Figure 4.. FAM122A binding to PP2A:B55.

a. Cartoon describing the binding of FAM122A to PP2A:B55. b. FAM122A residues R84_F-E92_F form a 3-turn helix when bound to B55. c. Helical wheel of the B55 binding helix. Residues that interact with B55 are colored magenta; solvent exposed residues are light pink; colors of the labels indicate residue within the same helical turn. d. L85_F and I88_F bind into shallow pockets on B55 (electrostatic potential surface). e. Intra- and intermolecular interactions with Arg84_F (polar/ionic interactions shown as dashes). f. E92_F makes polar/ionic interactions (dashes) with multiple residues from B55. g.

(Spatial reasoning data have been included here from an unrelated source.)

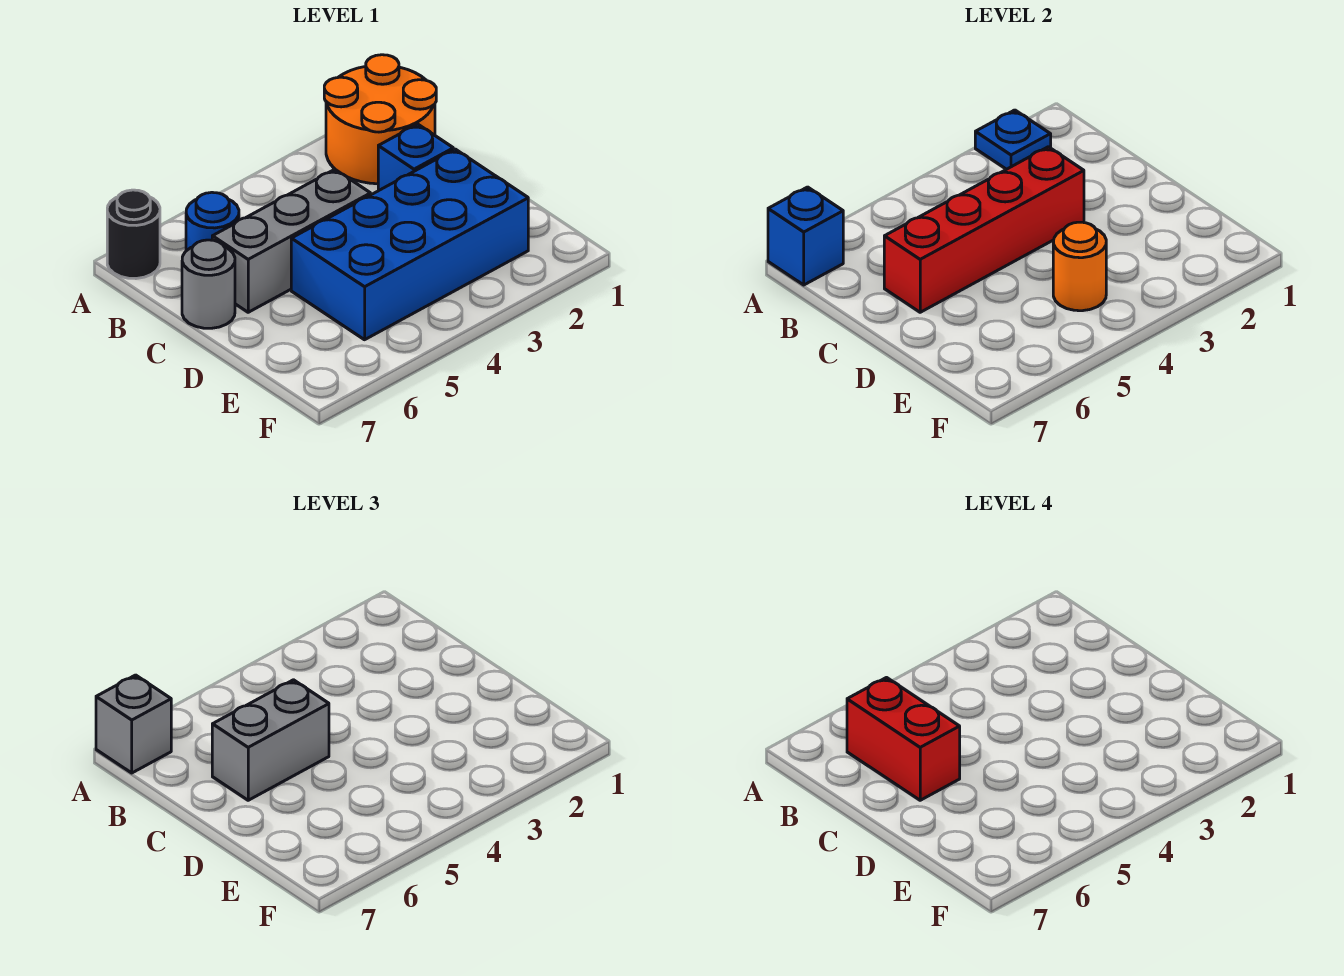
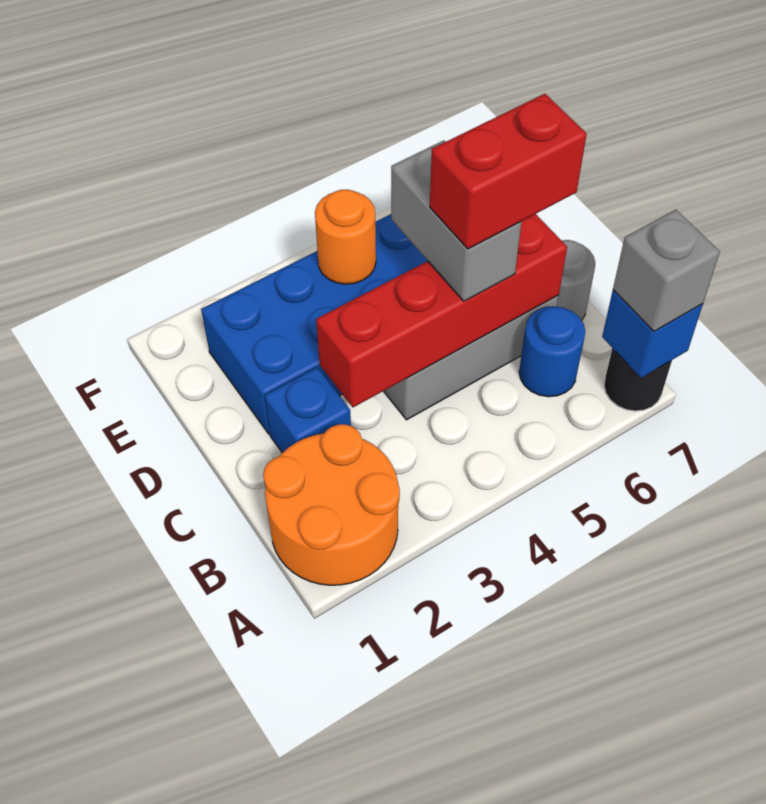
blue 1x1 plate [975,110,1051,169] -> none
red 1x2 brick [847,678,960,800] -> red 1x2 brick turned to [430,94,587,249]
grey 1x2 brick [212,680,329,800] -> grey 1x2 brick turned to [391,140,522,301]

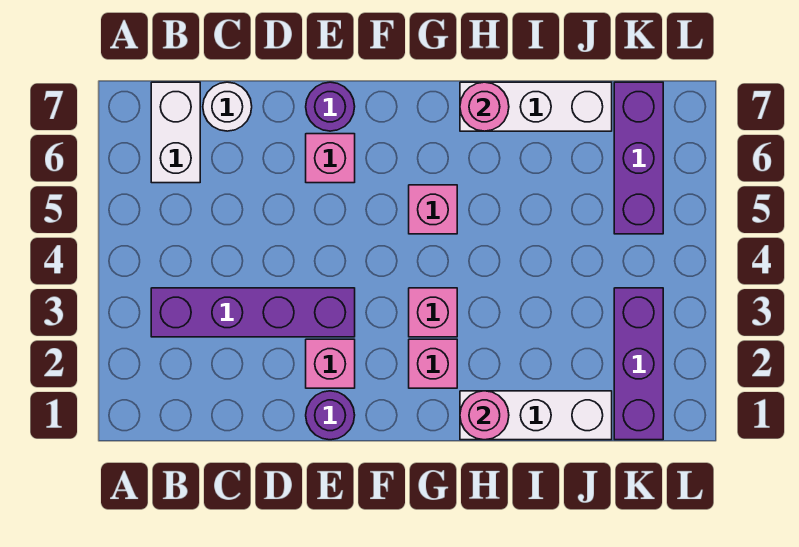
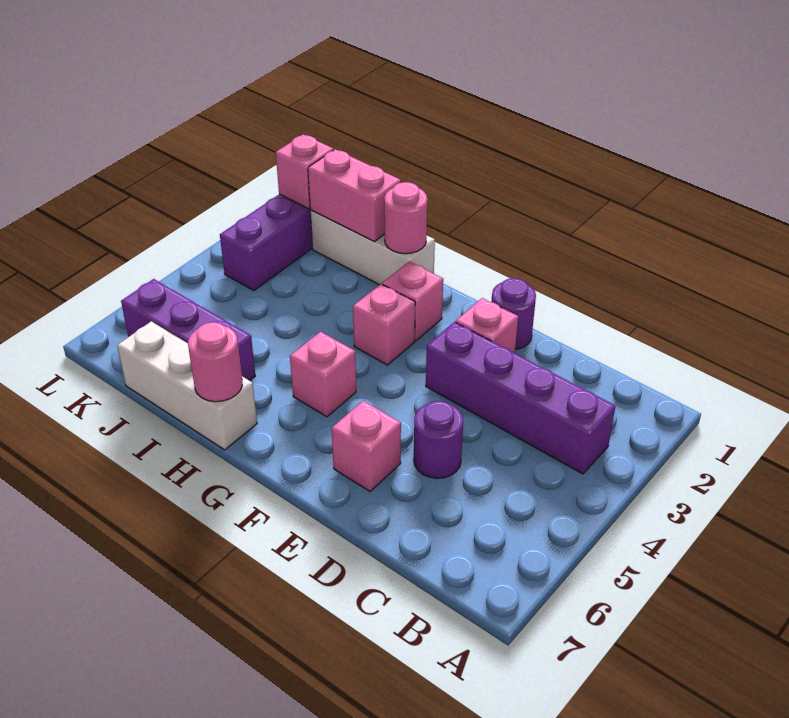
white 1x2 brick [151,82,200,183] -> none
white 1x1 round brick [203,82,252,131] -> none
purple 1x1 round brick [306,82,355,131] -> purple 1x1 round brick moved to [414,401,463,478]
none -> pink 1x2 brick [308,149,401,242]
none -> pink 1x1 brick [276,134,334,209]
purple 1x3 brick [614,82,663,234] -> purple 1x3 brick turned to [121,279,255,381]

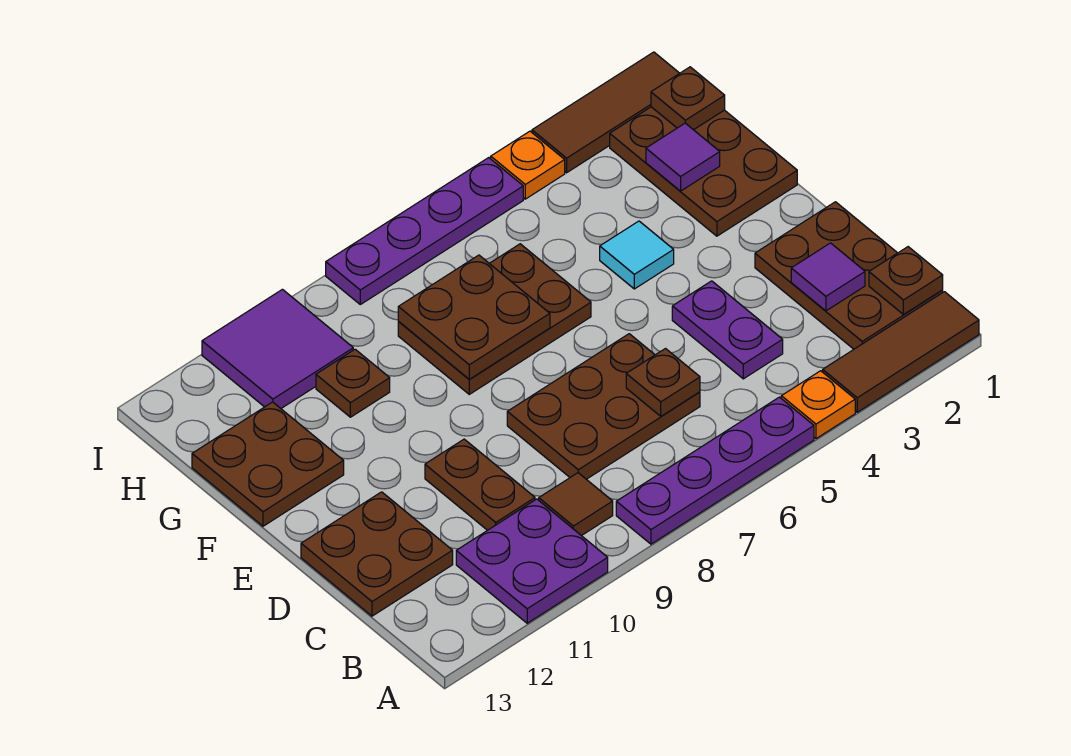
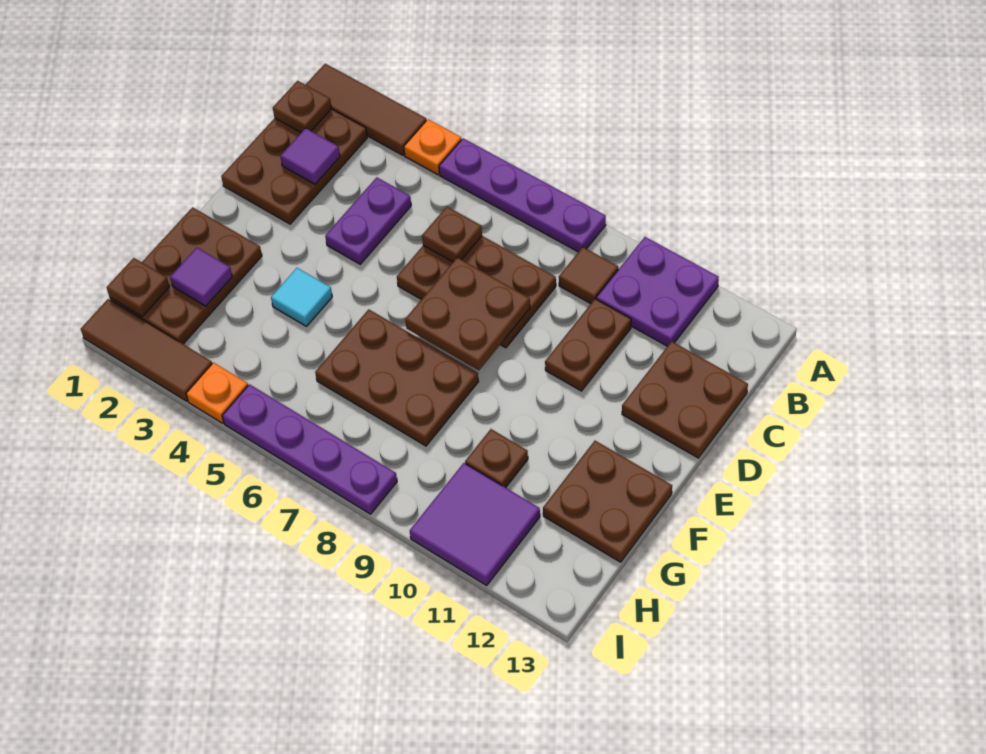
brown 2x2 plate [398,255,550,379] -> brown 2x2 plate moved to [405,257,530,370]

Mutations in the FAM122A SHelM negatively impact PP2A:B55 binding and inhibition (Table 2). h. Pulldown assay with SHelM variants shown in (e). Expi293F lysates co-transfected with GFP-B55 and PP2Ac-Strep were incubated with purified PP2Aa and FAM122A variants, pulled-down using a GFP-TRAP and immunoblotted for the indicated proteins. i. FAM122A residues Ile97_F-Met111_F form the inhibition helix that binds over the PP2Ac active site. j. Helical wheel N→C view of the B55 inhibition helix highlighting residues that interact with PP2Ac and those that are solvent exposed. k. Orientation of E104_F in the PP2A:B55 active site. l. FAM122A residues R105 and V107. m. IC₅₀ curves for PP2A:B55 inhibition by FAM122A_ID E104A, E106A (blue) and R105L, V107G (orange). R105L and V107G are clinical cancer variants (Table 1). Data are presented as mean values +/− SD, n = 3 experimental replicates.

Figure 5.. PP2A:B55 platform recruitment.

a. PP2A-B55 SHelM from interactors experimentally confirmed to bind the B55 platform. b. FAM122A displaces p107 from the B55 platform. 2D [¹H,¹⁵N] HSQC spectrum of ¹⁵N-labeled p107 alone (black) and in complex with B55_LL (red) shows that specific p107 residues bind B55_LL. The addition of an excess of unlabeled FAM122A displaces ¹⁵N-labeled p107 from B55_LL and now appears in the 2D [¹H,¹⁵N] HSQC spectrum (violet) in an identical position as in the 2D [¹H,¹⁵N] HSQC spectrum of ¹⁵N-labeled p107 alone (black). c. Model how FAM122A displaces substrates that bind the B55 platform in a p107 like manner. d. Overlay of PP2A:B55 bound to tpARPP19 (orange) or FAM122A (magenta). e. Zoom-in of the overlapping regions shown in (d). f. Overlay of tpARPP19 (orange) or FAM122A (magenta) on the B55 platform. g. Overlay of tpARPP19 (orange) or FAM122A (magenta) at the PP2Ac catalytic pocket (cyan, PP2Ac residues from the ARPP19 complex; grey, PP2Ac residues from the FAM122A complex); ionic interactions indicated by dashed lines. PP2Ac metals are shown as spheres. h. 2D [¹H,¹⁵N] HSQC spectrum of ¹⁵N-labeled FAM122A alone (black) and in complex with B55_LL (orange). i. The addition of unlabeled tpARPP19 does not alter the FAM122A:B55_LL complex spectrum (green; identical as orange 2D [¹H,¹⁵N] HSQC spectrum in d), highlighting that tpARPP19 and FAM122A can bind simultaneously. j. Model of FAM122A and ARPP19 binding B55 simultaneously.